PROBLEM STATEMENT: Each entry below must be repeated word for word.

━━━ DATA

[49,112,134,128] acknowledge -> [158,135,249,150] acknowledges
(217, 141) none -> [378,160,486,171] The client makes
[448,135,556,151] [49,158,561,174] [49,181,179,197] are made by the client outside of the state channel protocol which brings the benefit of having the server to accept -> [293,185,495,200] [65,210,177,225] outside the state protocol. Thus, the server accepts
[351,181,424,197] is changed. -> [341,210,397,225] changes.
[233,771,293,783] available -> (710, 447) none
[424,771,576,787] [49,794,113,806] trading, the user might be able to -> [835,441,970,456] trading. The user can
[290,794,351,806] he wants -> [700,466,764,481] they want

━━━━━━

YOUR SOLUTION:
[49,112,134,128] acknowledge -> [158,135,249,150] acknowledges
(217, 141) none -> [378,160,486,171] The client makes
[448,135,556,151] [49,158,561,174] [49,181,179,197] are made by the client outside of the state channel protocol which brings the benefit of having the server to accept -> [293,185,495,200] [65,210,177,225] outside the state protocol. Thus, the server accepts
[351,181,424,197] is changed. -> [341,210,397,225] changes.
[233,771,293,783] available -> (710, 447) none
[424,771,576,787] [49,794,113,806] trading, the user might be able to -> [835,441,970,456] trading. The user can
[290,794,351,806] he wants -> [700,466,764,481] they want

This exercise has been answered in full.